* [Extract provided]
::::::
Changes and Data Set Versions

Release versions

  • Release 0.1 (July 22, 2019): Finalizes all three host-guest systems and provides sdf, mol2 and PDB files for all guests. Fixes several critical bugs, including fixing several incorrect cyclodextrin-derivative host structure files, fixing errors in a draft TrimerTrip structure file, fixing the SMILES string for TrimerTrip guest g15, and finalizing TrimerTrip guest list.
  • Release 0.1.1 (July 22, 2019, DOI 10.5281/zenodo.3346023): Includes updated README files that should have been in release 0.1.
  • Release 0.1.2 (Sept. 16, 2019, DOI 10.5281/zenodo.3432298): Fixes protonation states for three "modified cyclodextrin" hosts which had accidentally been prepared (and drawn in ChemDraw) with charged groups present as neutral -- specifically terminal -NH3 groups were provided as -NH2. This affected MGLab19, 24 and 34. Also includes minor maintenance fixes -- listing final rather than tentative buffer conditions for GDCC case (just removing the "tentative" on the buffer identity, and correcting pH from 11.5 to 11.7); updates submission deadlines; fixes missing coordinates in TrimerTrip g11; fixing breakdown into residues in a couple modified cyclodextrin host PDB/mol2 files.
::::::
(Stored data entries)
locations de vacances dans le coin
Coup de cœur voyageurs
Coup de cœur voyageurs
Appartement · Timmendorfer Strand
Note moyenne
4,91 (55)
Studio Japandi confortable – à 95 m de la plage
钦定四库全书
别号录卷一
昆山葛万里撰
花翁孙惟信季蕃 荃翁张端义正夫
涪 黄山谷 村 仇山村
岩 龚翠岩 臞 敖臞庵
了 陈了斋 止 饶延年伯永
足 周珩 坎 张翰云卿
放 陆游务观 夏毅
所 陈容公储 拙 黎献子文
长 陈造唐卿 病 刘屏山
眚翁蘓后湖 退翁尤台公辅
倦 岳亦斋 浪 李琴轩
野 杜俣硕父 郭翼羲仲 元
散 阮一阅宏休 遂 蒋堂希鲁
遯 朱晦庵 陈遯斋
::::::
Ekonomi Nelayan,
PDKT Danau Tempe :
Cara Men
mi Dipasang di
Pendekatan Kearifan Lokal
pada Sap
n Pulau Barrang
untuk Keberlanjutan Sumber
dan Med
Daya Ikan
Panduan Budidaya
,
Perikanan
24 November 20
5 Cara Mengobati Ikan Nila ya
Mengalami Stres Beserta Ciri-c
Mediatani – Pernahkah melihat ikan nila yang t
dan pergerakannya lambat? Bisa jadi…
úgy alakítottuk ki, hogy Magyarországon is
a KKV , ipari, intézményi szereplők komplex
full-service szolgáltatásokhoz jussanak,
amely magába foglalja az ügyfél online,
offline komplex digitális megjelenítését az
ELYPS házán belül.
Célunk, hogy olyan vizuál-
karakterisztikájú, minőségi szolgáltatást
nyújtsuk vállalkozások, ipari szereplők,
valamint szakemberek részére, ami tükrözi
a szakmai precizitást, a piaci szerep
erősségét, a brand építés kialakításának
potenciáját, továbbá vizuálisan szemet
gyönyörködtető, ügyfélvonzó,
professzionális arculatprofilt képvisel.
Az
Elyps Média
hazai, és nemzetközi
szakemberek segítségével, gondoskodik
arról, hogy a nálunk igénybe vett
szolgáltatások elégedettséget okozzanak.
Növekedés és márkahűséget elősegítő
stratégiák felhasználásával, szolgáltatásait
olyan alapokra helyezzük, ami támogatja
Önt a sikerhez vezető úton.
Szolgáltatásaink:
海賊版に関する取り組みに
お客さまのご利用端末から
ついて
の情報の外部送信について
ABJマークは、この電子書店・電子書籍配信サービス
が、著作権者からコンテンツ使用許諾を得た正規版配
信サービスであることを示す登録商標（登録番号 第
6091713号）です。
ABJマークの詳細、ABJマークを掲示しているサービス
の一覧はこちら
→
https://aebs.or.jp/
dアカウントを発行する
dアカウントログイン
::::::
* [Work request A]
In the version history, what pH does release 0.1.2 give for the GDCC buffer in place of 11.5?
* [Work request B]
Reproduce the stretch of the version history from "Changes and Data" through "TrimerTrip guest list.".

* [Final answer A]
11.7

* [Final answer B]
Changes and Data Set Versions

Release versions

  • Release 0.1 (July 22, 2019): Finalizes all three host-guest systems and provides sdf, mol2 and PDB files for all guests. Fixes several critical bugs, including fixing several incorrect cyclodextrin-derivative host structure files, fixing errors in a draft TrimerTrip structure file, fixing the SMILES string for TrimerTrip guest g15, and finalizing TrimerTrip guest list.